§ DATA SUPPLIED:

-- Opening Marker --

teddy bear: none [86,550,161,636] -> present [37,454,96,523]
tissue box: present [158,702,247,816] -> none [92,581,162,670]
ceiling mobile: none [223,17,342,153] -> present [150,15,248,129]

-- Closing Marker --
-- Opening Marker --

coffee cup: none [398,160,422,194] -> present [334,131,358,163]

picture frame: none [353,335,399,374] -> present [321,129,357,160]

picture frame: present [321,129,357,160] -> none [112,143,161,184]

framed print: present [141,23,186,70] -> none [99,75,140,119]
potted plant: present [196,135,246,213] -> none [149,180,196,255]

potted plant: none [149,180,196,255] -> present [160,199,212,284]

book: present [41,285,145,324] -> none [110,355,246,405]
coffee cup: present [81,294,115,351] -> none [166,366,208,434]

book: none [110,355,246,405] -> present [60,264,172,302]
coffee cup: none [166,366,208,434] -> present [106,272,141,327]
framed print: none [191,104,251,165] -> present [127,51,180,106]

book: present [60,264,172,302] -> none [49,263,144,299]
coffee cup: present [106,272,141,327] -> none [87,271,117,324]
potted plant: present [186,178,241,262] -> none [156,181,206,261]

-- Closing Marker --
-- Opening Marker --

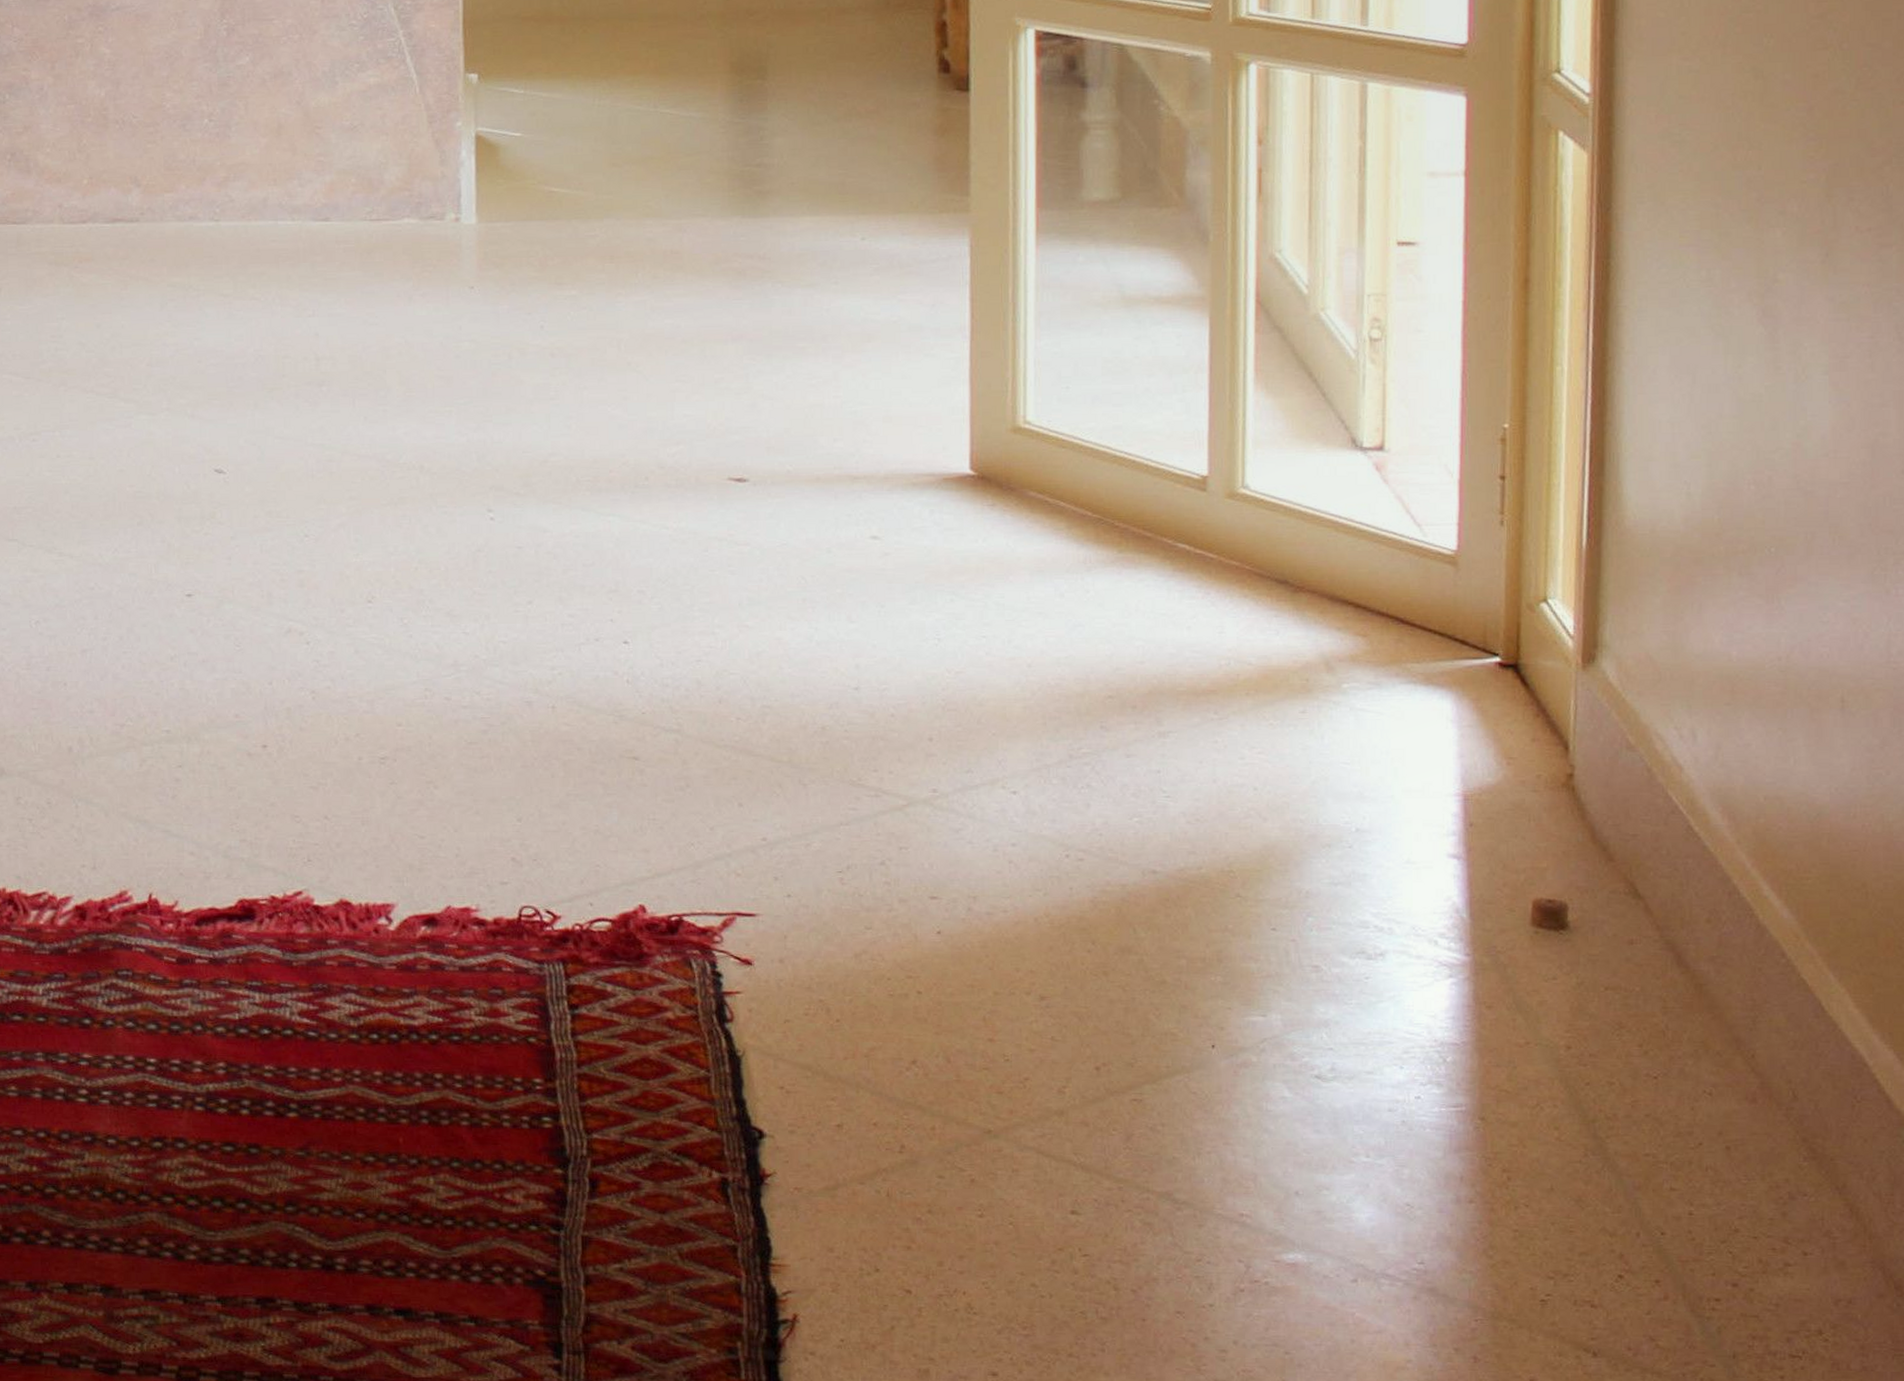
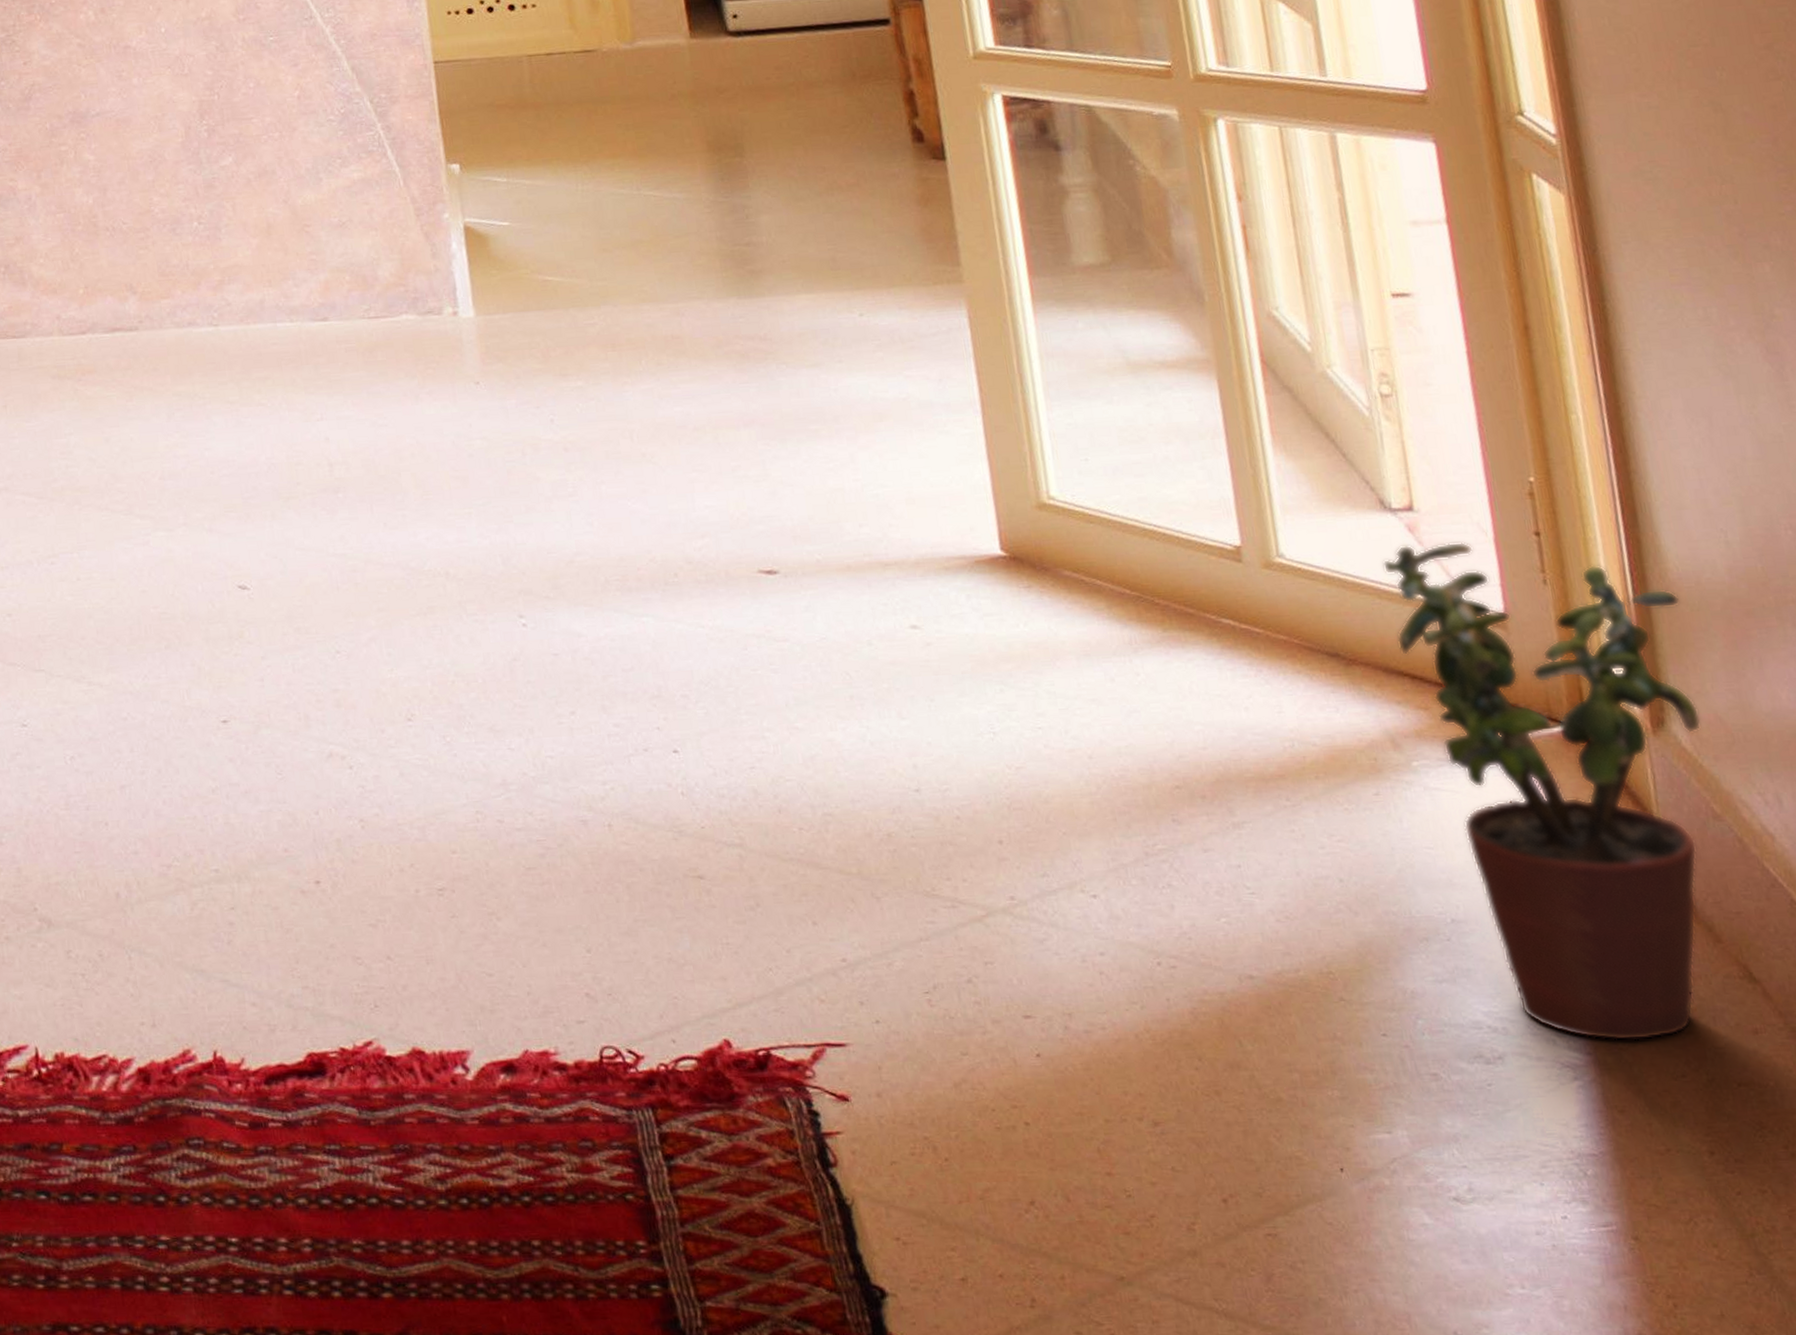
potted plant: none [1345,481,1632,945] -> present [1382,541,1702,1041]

-- Closing Marker --

Among the lines above, find the one with "framed print: none" and the one with "potted plant: present [186,178,241,262]". Quote both and everything between them, exactly.

framed print: none [191,104,251,165] -> present [127,51,180,106]

book: present [60,264,172,302] -> none [49,263,144,299]
coffee cup: present [106,272,141,327] -> none [87,271,117,324]
potted plant: present [186,178,241,262] -> none [156,181,206,261]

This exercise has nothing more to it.